The Corner

Ayaan Hirsi Ali Receives Warm Welcome at Yale

The decision of Yale’s William F. Buckley Jr. Program to invite Ayaan Hirsi Ali to speak on campus attracted significant controversy last week, with more than 30 student organizations signing a letter protesting her appearance, but her speech on Monday went off without confrontation or interruption. 

Hirsi Ali, an activist for women’s rights in Islamic societies who was disinvited from speaking at Brandeis University earlier this year, received multiple standing ovations from the large crowd gathered at Yale. Hirsi Ali went after claims by the school’s Muslim Students Association that she lacked the scholarly credentials necessary to speak authoritatively on Islamic issues.

“Why is my experience relevant? Is it because I was raised a Muslim? Is it because I was married off or had my genitals cut? No,” she said.

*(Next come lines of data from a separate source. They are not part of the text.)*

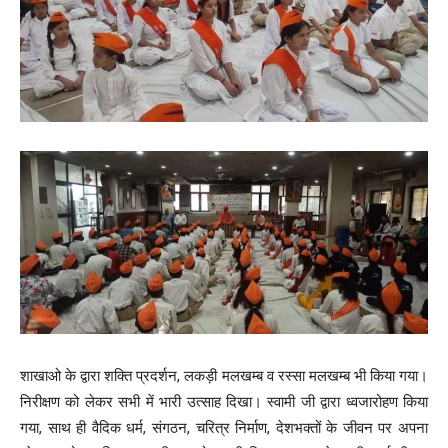
शाखाओ के द्वारा शक्ति प्रदर्शन, लकड़ी मलखम्ब व रस्सा मलखम्ब भी किया गया।
निरीक्षण को लेकर सभी में भारी उत्साह दिखा। स्वामी जी द्वारा ध्वजारोहण किया
गया, साथ ही वैदिक धर्म, संगठन, चरित्र निर्माण, देशभक्तों के जीवन पर अपना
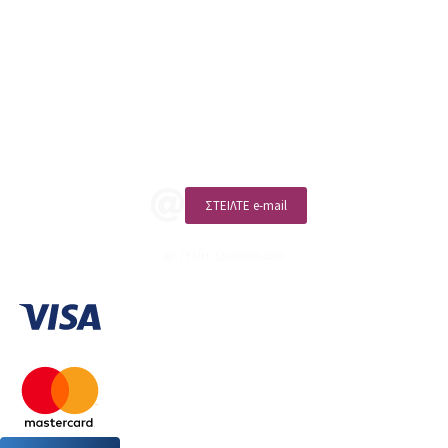
sales@linohome.gr
ΑΡ. ΓΕΜΗ: 132380001000
Επικοινωνία
ΚΑΛΕΣΤΕ ΜΑΣ
ΣΤΕΙΛΤΕ e-mail
ΑΡ. ΓΕΜΗ: 132380001000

“Ladies and gentlemen of Yale, every creed has a core and the core of Islam is to submit to the will of Allah,” Hirsi Ali said. “You can’t fight the symptoms of radical Islam, without addressing the core of Islam.” Over the last decade, she said, the U.S. has refused to face the source of the problem.

In advance of Monday’s event, the Yale MSA said Hirsi Ali’s past comments were libelous and slanderous and sought to have another speaker present to challenge Hirsi Ali’s statements. MSA board member Abrar Omeish declined to comment to NRO after the event, and pointed to a letter circulated by MSA and an opinion column she wrote in the Yale Daily News as representative of the group’s views. 

Rich Lizardo, president of the Buckley Program, told NRO he thought the event went smoothly and jokingly apologized for the lack of conflict at the actual event. Hirsi Ali did not speak to reporters after the event, but did stop by a group of them to thank a Brandeis student for attending.